Diabetic kidney disease (DKD) is a major microvascular complication of diabetes mellitus and remains the leading cause of chronic kidney disease and end-stage kidney disease worldwide. Current clinical markers have limited sensitivity for early detection and prognosis, prompting interest in metabolomic approaches to identify biomarkers associated with disease progression. An analysis published in Frontiers in Endocrinology evaluated urinary metabolic alterations associated with DKD progression.

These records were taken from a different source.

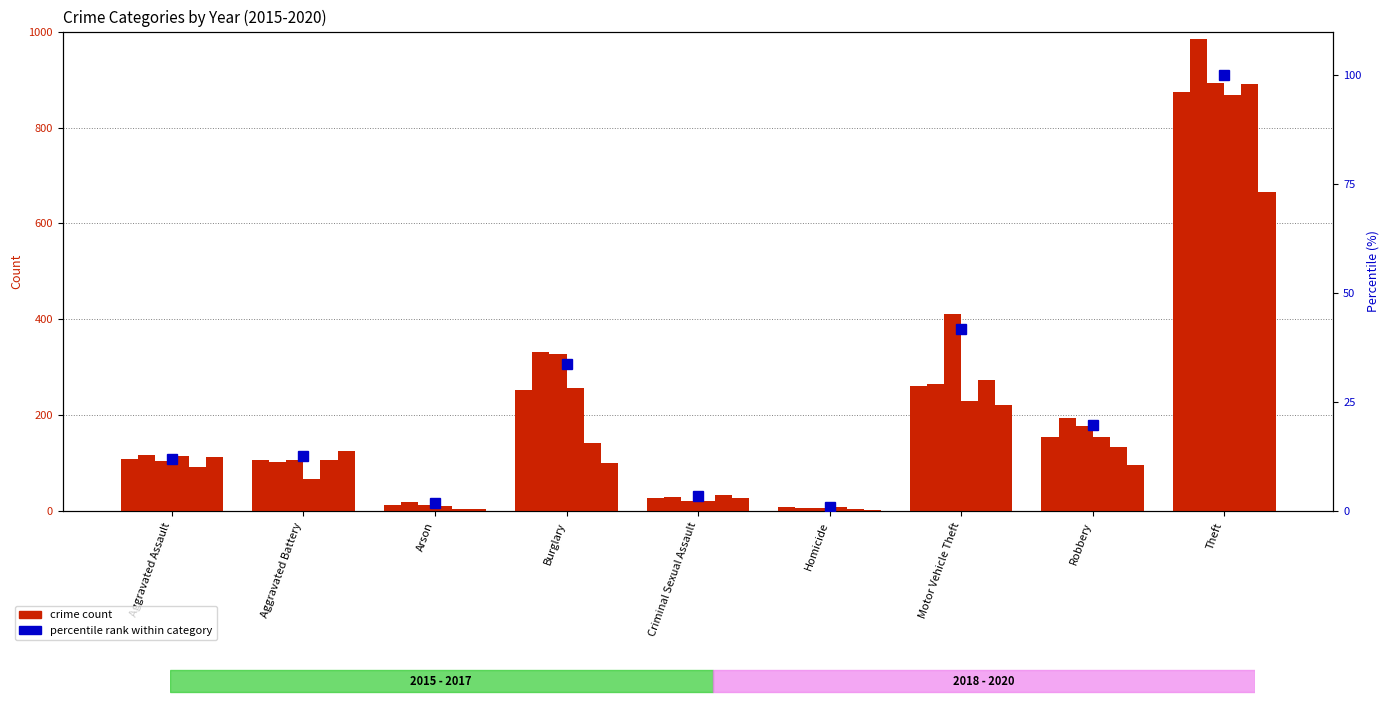

What is the label of the 1st bar from the right?

Theft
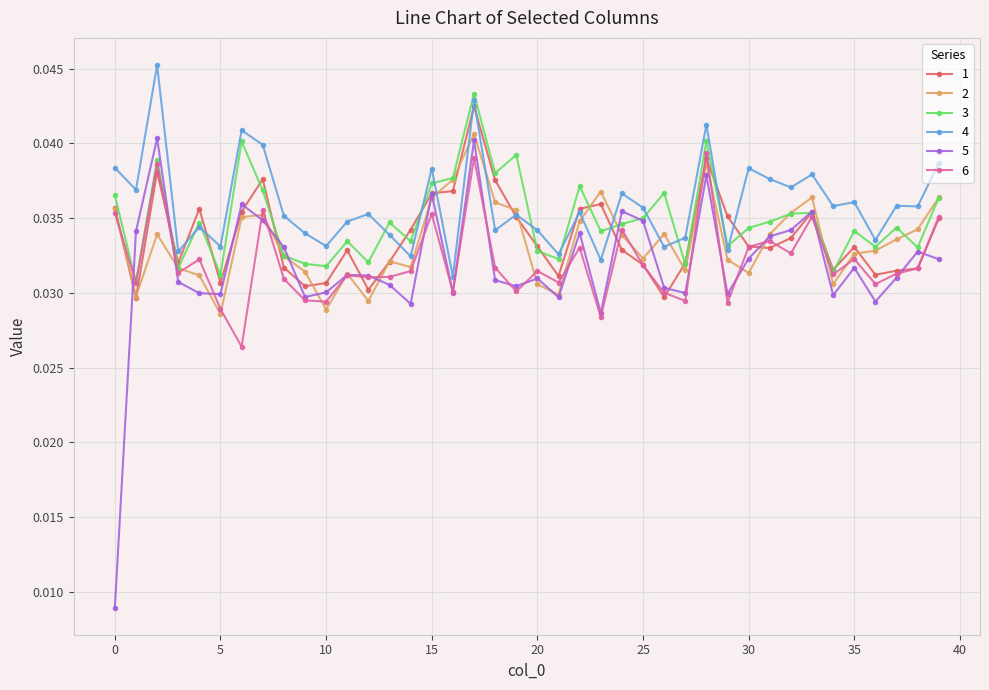

True or false: 2 and 3 cross at least once.

True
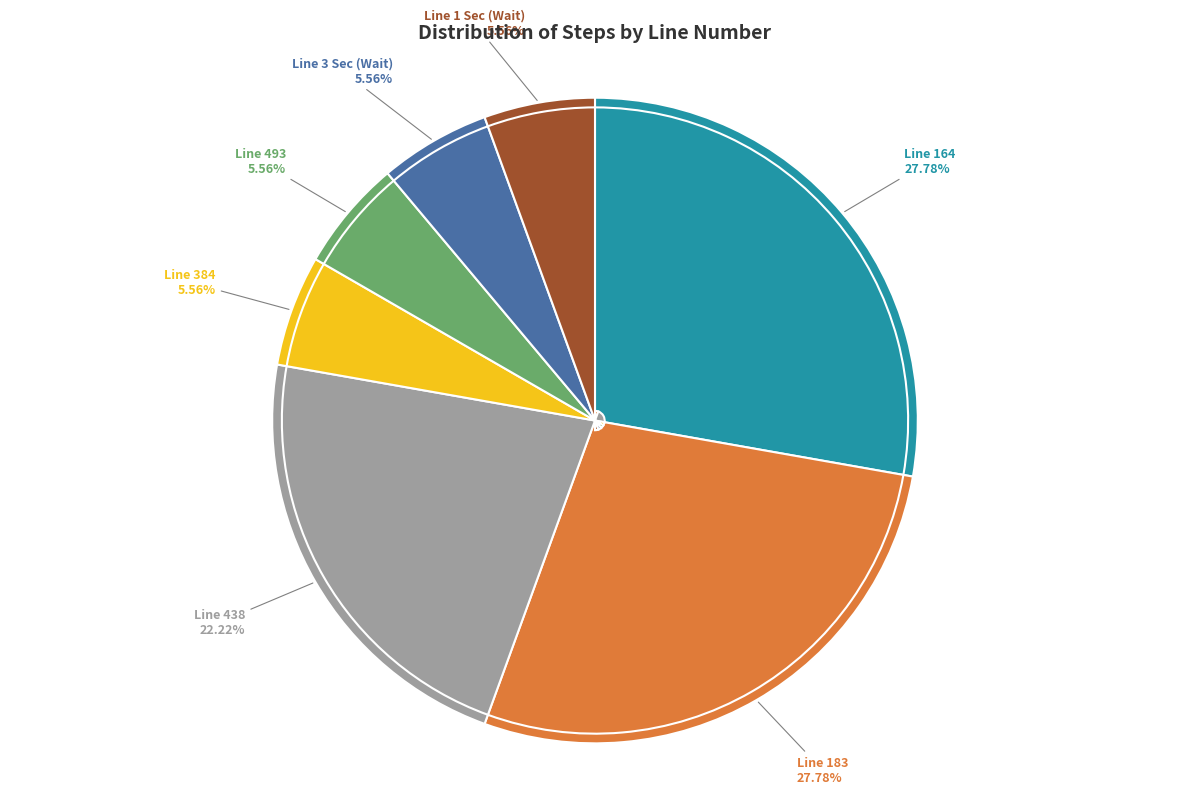

Is the sum of Line 164 and Line 3 Sec greater than half?

No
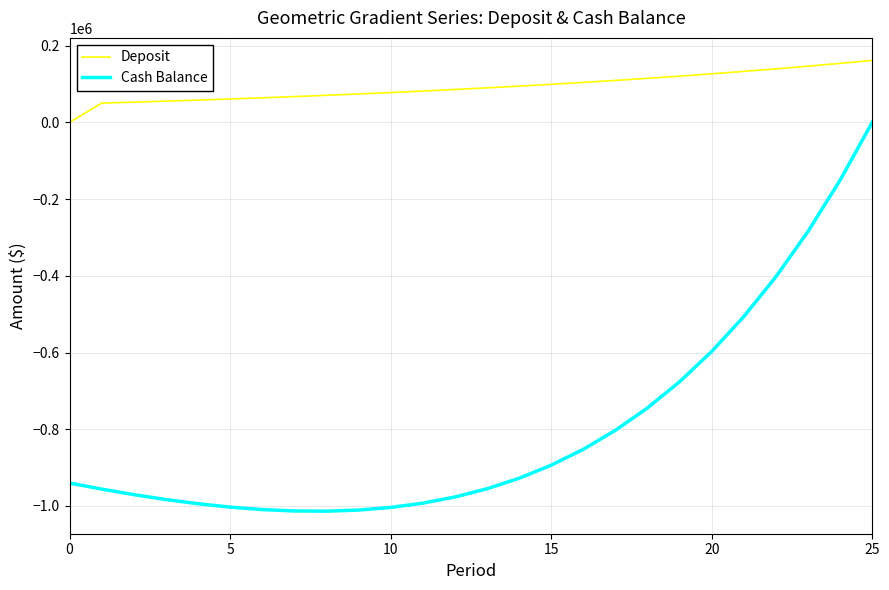

In Cash Balance, how many points are lower than both neighbors (excluding endpoints)?

1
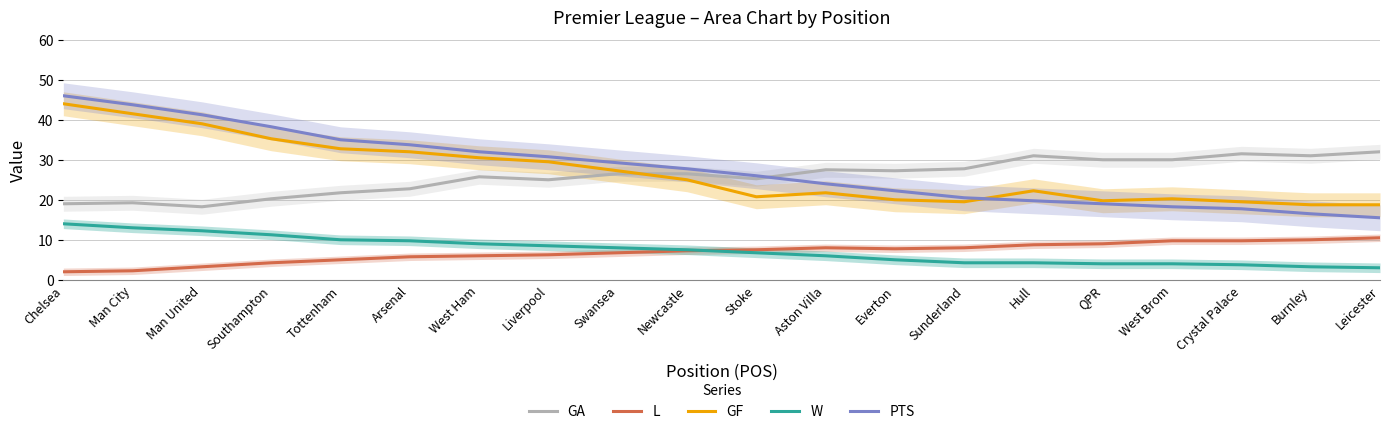

List the labels in order of L value, smallest first.

Chelsea, Man City, Man United, Southampton, Tottenham, Arsenal, West Ham, Liverpool, Swansea, Newcastle, Stoke, Everton, Aston Villa, Sunderland, Hull, QPR, West Brom, Crystal Palace, Burnley, Leicester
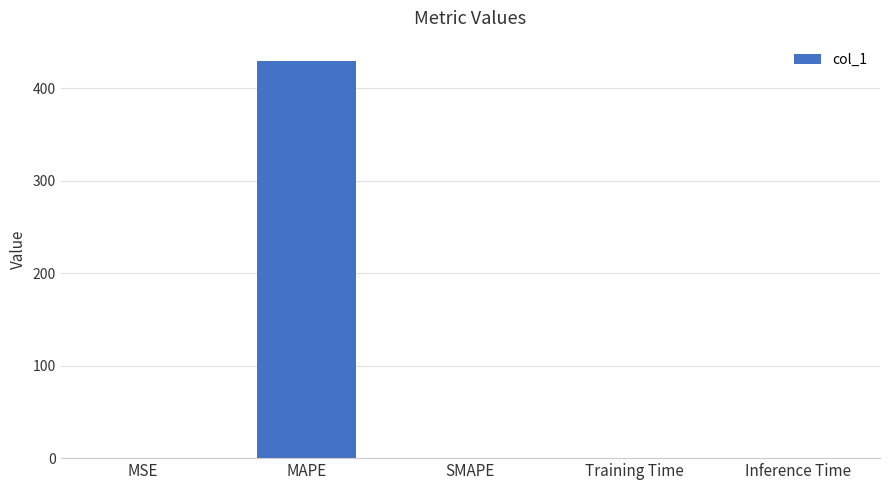

What is the greatest value displayed?

429.7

The study included 96 patients with biopsy-confirmed type 2 diabetes-related nephropathy (T2DN), 76 patients with type 2 diabetes mellitus (T2DM), and 79 healthy controls (HC). Untargeted urinary metabolomics was performed to identify differential metabolites, followed by pathway and network analyses. Prognostic metabolites were evaluated using Cox regression and Kaplan-Meier survival analyses adjusted for confounders, and associations with renal histopathology were examined using partial Spearman correlation. For key prognostic metabolites, targeted quantification in urine and plasma was conducted for validation.

Among 148 detected metabolites, 101 differed significantly across groups, spanning multiple metabolic pathways. Amino acid metabolism, particularly branched-chain amino acid pathways, showed progressive changes along the HC-T2DM-T2DN continuum. Urinary isoleucine emerged as the top prognostic metabolite (HR 2.18; 95% CI 1.18-4.03; P = 0.013). Isoleucine levels stratified renal survival in T2DN (log-rank P < 0.001) and correlated with four renal histological scores that capture renal structural damage and disease progression. Targeted quantification confirmed these findings and showed that urinary, but not plasma, isoleucine was prognostically relevant.

These findings identify urinary isoleucine as a non-invasive biomarker associated with DKD progression in individuals with biopsy-confirmed disease.